Nieuwbouwproject in Urtrecht, Leidsche Rijn.
Nieuwbouwproject in Urtrecht, Leidsche Rijn. Foto Dieuwertje Bravenboer

Bouwers, projectontwikkelaars en onderzoekers waarschuwen minister Hugo de Jonge (Woningbouw, CDA) al sinds vorig jaar: pas op dat de nieuwbouw niet stilvalt. De Jonge wil tot 2030 liefst 900.000 huizen bouwen – en juist nu vertraagt de bouw. Dat baart allerlei betrokkenen grote zorgen.

Het gekke is dat in de bouwsector bepaald geen crisis gaande is. De bedrijfstak leverde vorig jaar 74.000 nieuwbouwwoningen op, het grootste aantal in het afgelopen decennium. In het eerste kwartaal steeg de omzet van bouwbedrijven met 12 procent, en de bedrijfstak staat nog altijd te springen om mensen. Met name voor installatiebedrijven zijn het gouden tijden. Zij komen in actie rond het moment dat een woning wordt opgeleverd en kunnen de vraag amper aan.

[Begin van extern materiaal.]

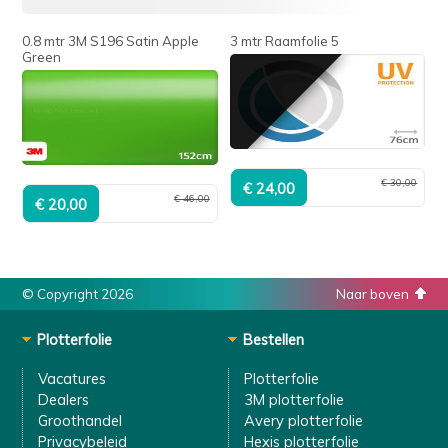
0.8 mtr 3M S196 Satin Apple
3 mtr Raamfolie 5
Green
€ 30,00
€ 46,00
© Copyright 2026
Naar boven
Plotterfolie
Bestellen
Vacatures
Plotterfolie
Dealers
3M plotterfolie
Groothandel
Avery plotterfolie
Privacybeleid
Hexis plotterfolie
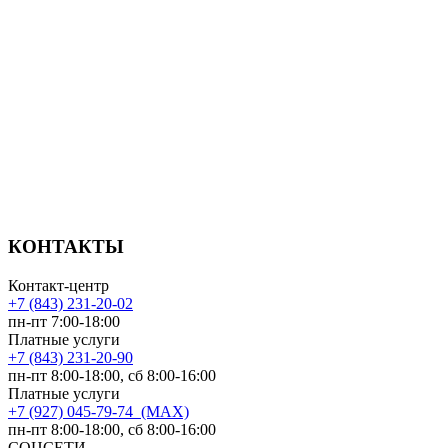
КОНТАКТЫ
Контакт-центр
+7 (843) 231-20-02
пн-пт 7:00-18:00
Платные услуги
+7 (843) 231-20-90
пн-пт 8:00-18:00, сб 8:00-16:00
Платные услуги
+7 (927) 045-79-74 (MAX)
пн-пт 8:00-18:00, сб 8:00-16:00
СОЦСЕТИ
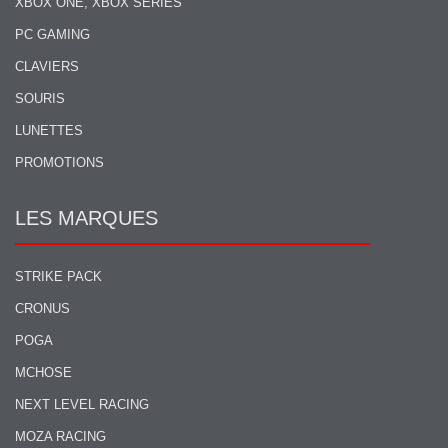
XBOX ONE, XBOX SERIES
PC GAMING
CLAVIERS
SOURIS
LUNETTES
PROMOTIONS
LES MARQUES
STRIKE PACK
CRONUS
POGA
MCHOSE
NEXT LEVEL RACING
MOZA RACING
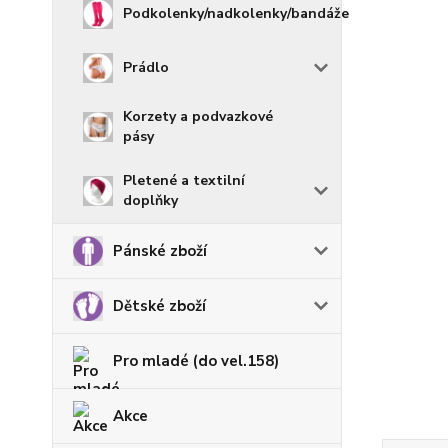
Podkolenky/nadkolenky/bandáže
Prádlo
Korzety a podvazkové
pásy
Pletené a textilní
doplňky
Pánské zboží
Dětské zboží
Pro mladé (do vel.158)
Akce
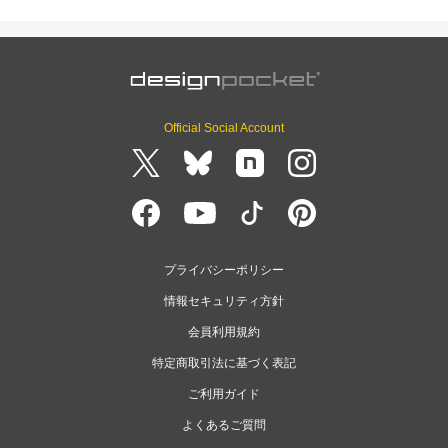
Official Social Account
プライバシーポリシー
情報セキュリティ方針
会員利用規約
特定商取引法に基づく表記
ご利用ガイド
よくあるご質問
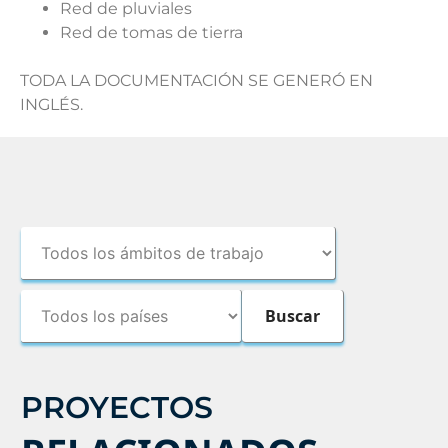
Red de pluviales
Red de tomas de tierra
TODA LA DOCUMENTACIÓN SE GENERÓ EN
INGLÉS.
PROYECTOS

Maar voor komende jaren duiden de voorspellingen op een stevige dip in de nieuwbouw. Mede door gebrek aan bouwlocaties vanwege de stikstofcrisis daalt het aantal woningen waarvoor een bouwvergunning is afgegeven al twee jaar. Het lag vorig jaar 16 procent lager dan het jaar ervoor. In het eerste kwartaal van 2023 was de daling zelfs 28 procent, aldus het CBS. Intussen daalt het consumentenvertrouwen door de gestegen bouwkosten en hypotheekrente alleen maar, terwijl de huizenprijzen dalen.

Niet overal in de bouw wordt die afname even hard gevoeld. Tussen goedkeuring van een bestemmingsplan en het moment van oplevering van een een woning, verlopen meerdere jaren. De ene branche voelt de klap daarom nog niet, de andere wel. Bedrijven aan het begin van het bouwproces ondervinden intussen de gevolgen van de haperende woningbouw.

Zo hebben ontwerpers van woonblokken en woontorens al minder werk door de stilgevallen vergunningverlening. Bij veel projecten zijn lange rijen geïnteresseerden verleden tijd, waardoor projectontwikkelaars de grenzen opzoeken van de risico’s die ze willen nemen. En doordat de nieuwbouw hapert, daalt ook de vraag naar materialen. Daardoor moeten deze zomer de eerste fabrieken hun deuren sluiten en denken andere over werktijdverkorting. Drie signalen van de kentering in de bouw.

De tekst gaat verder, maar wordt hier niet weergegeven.